------ PETIKAN TEKS ------

Assalamu'alaikum Wr.Wb , Welcome To My Simple Blog ♥

Minggu, 12 Mei 2013

Istilah Orde Lama dan Orde Baru

Orde baru, sebuah istilah untuk menyebutkan masa pemerintahan Soeharto selama 32 tahun, masih melekat kuat dalam ide-ide politik dan penulisan sejarah. Istilah ini pun masih seringkali dipergunakan oleh kaum pergerakan, dalam artikel-artikel mereka, selebaran, pernyataan politik, dan sebagainya.
Karena itu, tanpa disadari, proses penaklukan ide-ide berjalan terus dan berusaha memutus setiap harapan untuk keluar dari jebakan kesalahan penulisan sejarah. Ini adalah salah satu monumen penindasan rejim Soeharto yang masih berdiri kokoh, jarang digugat, dan kurang tersentuh perdebatan.

------ DATA YANG DISEDIAKAN ------

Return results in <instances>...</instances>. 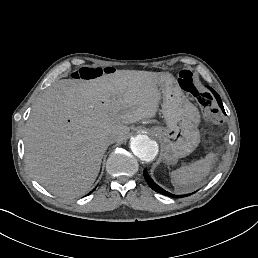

------

▶ [PERMINTAAN]
A) Dalam petikan teks tentang istilah Orde Baru, berapa lama masa pemerintahan Soeharto?
B) Tuliskan lanjutan petikan teks tentang istilah Orde Lama dan Orde Baru, mulai setelah kalimat terakhirnya.

▶ [KUMPULAN JAWABAN]
A) Masa pemerintahan Soeharto berlangsung selama 32 tahun.

B)
Kemunculan Istilah Orde Baru dan Orde Lama

Soeharto menggunakan istilah orde baru untuk kekuasaannya, sesuatu yang dibedakan dengan orde lama dan kerapkali ditimpakan kepada era-Soekarno. Orde baru, dalam kacamata rejim Soeharto, merupakan koreksi total terhadap penyimpangan orde lama, pemerintahan Soekarno.
Bagi Soeharto dan pendukungnya, Soekarno bukan hanya dekat dengan PKI, tetapi juga dianggap penyebab kemerosotan ekonomi sekalipun utang luar negerinya tidak mencapai 10 miliar USD, menyebarnya praktik korupsi, dan lain sebagainya. Sebaliknya, orde baru dianggap sangat baik, orde yang akan menjalankan pembangunan.
Tidak jelas siapa yang pertama kali memunculkan dan siapa yang memunculkan label itu. Ada yang mengatakan, istilah Orde Baru lahir begitu saja pada saat maraknya aksi mahasiswa anti-Soekarno di awal tahun 1960-an. Namun, ada juga yang mengungkapkan, orde baru merupakan istilah yang diimpor dari luar negeri.
Berdasarkan referensi berbagai sumber, orde baru memang mengacu ke banyak hal, mulai dari nama group band di Inggris, nama album, nama koran kiri yang diasuh Antonio Gramsci, hingga strategi politik Nazi di tahun 1940-an.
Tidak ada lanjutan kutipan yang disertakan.